In the evaluation, “⊚”, “◯”, “◯Δ” and “Δ” are acceptable, and “x” is not acceptable.
⊚: Surface roughness value (Ra) is less than 0.2,
◯: Surface roughness value (Ra) is 0.2 or more and less than 0.24,
B: Surface roughness value (Ra) is 0.24 or more and less than 0.28,
Δ: Surface roughness value (Ra) is 0.28 or more and less than 0.32,
X: Surface roughness value (Ra) is 0.32 or more.

Claims (6)

A cationic electrodeposition coating composition comprising an amino group-containing epoxy resin (A), a blocked polyisocyanate compound (B), and epoxy resin crosslinked particles (C), wherein the amino group-containing epoxy resin (A) and the blocked resin composition are blocked. The coating composition contains 0.1 to 40 parts by mass of the epoxy resin crosslinked particles (C) based on the total solid content of the polyisocyanate compound (B), and the epoxy resin crosslinked particles (C) contains an amino group. It is a reaction product of the epoxy resin (C-1) and the epoxy resin (C-2), and the number average molecular weight of the epoxy resin crosslinked particles (C) measured by the following method is 8,000 or less. A characteristic cationic electrodeposition coating composition.
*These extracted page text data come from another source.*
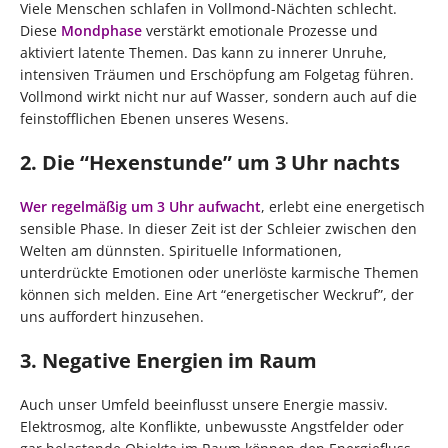
Viele Menschen schlafen in Vollmond-Nächten schlecht.
Diese
Mondphase
verstärkt emotionale Prozesse und
aktiviert latente Themen. Das kann zu innerer Unruhe,
intensiven Träumen und Erschöpfung am Folgetag führen.
Vollmond wirkt nicht nur auf Wasser, sondern auch auf die
feinstofflichen Ebenen unseres Wesens.
2. Die “Hexenstunde” um 3 Uhr nachts
Wer regelmäßig um 3 Uhr aufwacht
, erlebt eine energetisch
sensible Phase. In dieser Zeit ist der Schleier zwischen den
Welten am dünnsten. Spirituelle Informationen,
unterdrückte Emotionen oder unerlöste karmische Themen
können sich melden. Eine Art “energetischer Weckruf”, der
uns auffordert hinzusehen.
3. Negative Energien im Raum
Auch unser Umfeld beeinflusst unsere Energie massiv.
Elektrosmog, alte Konflikte, unbewusste Angstfelder oder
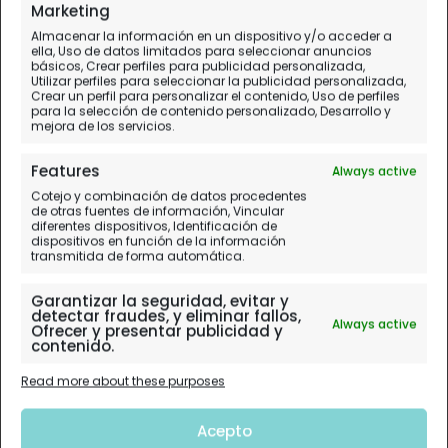
Marketing
viaje
Almacenar la información en un dispositivo y/o acceder a
ella, Uso de datos limitados para seleccionar anuncios
básicos, Crear perfiles para publicidad personalizada,
Utilizar perfiles para seleccionar la publicidad personalizada,
Crear un perfil para personalizar el contenido, Uso de perfiles
para la selección de contenido personalizado, Desarrollo y
mejora de los servicios.
Features
Always active
Cotejo y combinación de datos procedentes
de otras fuentes de información, Vincular
diferentes dispositivos, Identificación de
dispositivos en función de la información
transmitida de forma automática.
Garantizar la seguridad, evitar y
detectar fraudes, y eliminar fallos,
Always active
Ofrecer y presentar publicidad y
contenido.
Read more about these purposes
Acepto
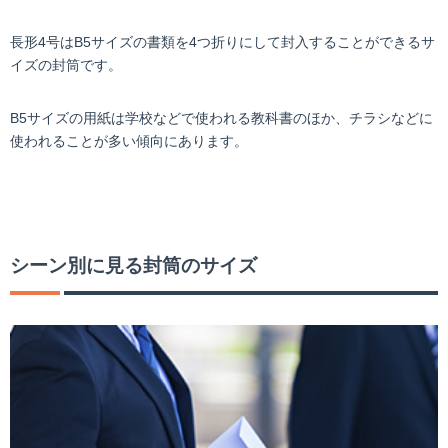
長形4号はB5サイズの書類を4つ折りにして封入することができるサ
イズの封筒です。
B5サイズの用紙は学校などで使われる教科書のほか、チラシなどに
使われることが多い傾向にあります。
シーン別に見る封筒のサイズ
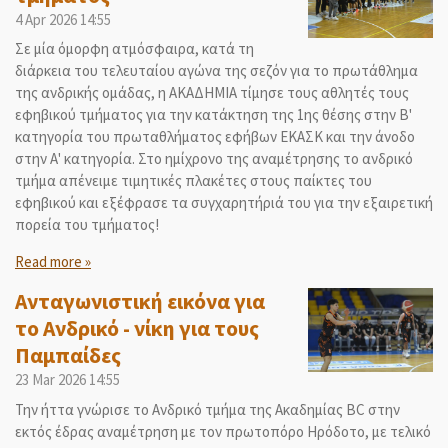
4 Apr 2026
14:55
Σε μία όμορφη ατμόσφαιρα, κατά τη
διάρκεια του τελευταίου αγώνα της σεζόν για το πρωτάθλημα
της ανδρικής ομάδας, η ΑΚΑΔΗΜΙΑ τίμησε τους αθλητές τους
εφηβικού τμήματος για την κατάκτηση της 1ης θέσης στην Β'
κατηγορία του πρωταθλήματος εφήβων ΕΚΑΣΚ και την άνοδο
στην Α' κατηγορία. Στο ημίχρονο της αναμέτρησης το ανδρικό
τμήμα απένειμε τιμητικές πλακέτες στους παίκτες του
εφηβικού και εξέφρασε τα συγχαρητήριά του για την εξαιρετική
πορεία του τμήματος!
Read more »
Ανταγωνιστική εικόνα για
το Ανδρικό - νίκη για τους
Παμπαίδες
23 Mar 2026
14:55
Την ήττα γνώρισε το Ανδρικό τμήμα της Ακαδημίας BC στην
εκτός έδρας αναμέτρηση με τον πρωτοπόρο Ηρόδοτο, με τελικό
<Measurement method of number average molecular weight>
The epoxy resin crosslinked particles (C) were diluted with N,N'-dimethylformamide to a solid content concentration of 1% by mass, and allowed to stand at room temperature for 24 hours. Then, insoluble components were removed by filtration, and the number average molecular weight was measured using gel permeation chromatography (GPC). The cationic electrodeposition coating composition according to claim 1, wherein the ratio of the insoluble component (crosslinking component) when the epoxy resin crosslinked particles (C) is measured by the following method is 10% by mass or more.
<Method of measuring insoluble component (crosslinking component) ratio>
The epoxy resin crosslinked particles (C) were diluted with N,N'-dimethylformamide to a solid content concentration of 1% by mass, and allowed to stand at room temperature for 24 hours. Next, the insoluble component (crosslinking component) was filtered through a Gishory filter for GPC (pore size: 0.2 micron), and the residue was dried under the condition of 130° C. for 3 hours to measure the solid content mass of the residue. The ratio (mass %) of the insoluble component (crosslinking component) can be calculated by the following formula.
Insoluble component (crosslinking component) ratio (mass %)=A/B×100
A: Solid content mass of filtration residue B: Mass of epoxy resin crosslinked particle (C) solution diluted to 1 mass% solid content/100 The amino group-containing epoxy resin (C-1) is a reaction product of the epoxy resin (C-1-1) and the amine compound (C-1-2), and the amine compound (C-1-2) Contains the ketiminated amine compound (C-1-2-1) in an amount of 2 mol% or more and less than 40 mol%, the cationic electrodeposition coating composition according to claim 1 or 2. Stuff. The cationic electrodeposition coating composition according to any one of claims 1 to 4 , which has a high molecular weight (peak area having a molecular weight of 100,000 or more) of less than 40%. Claim 1 of the metal object to be coated was immersed in comprising electrodeposition coating bath from a cationic electrodeposition coating composition 4, electrodeposition coating painting method. A method for producing a coated article, comprising the steps of forming a coating film by the coating method according to claim 5 and then heat curing.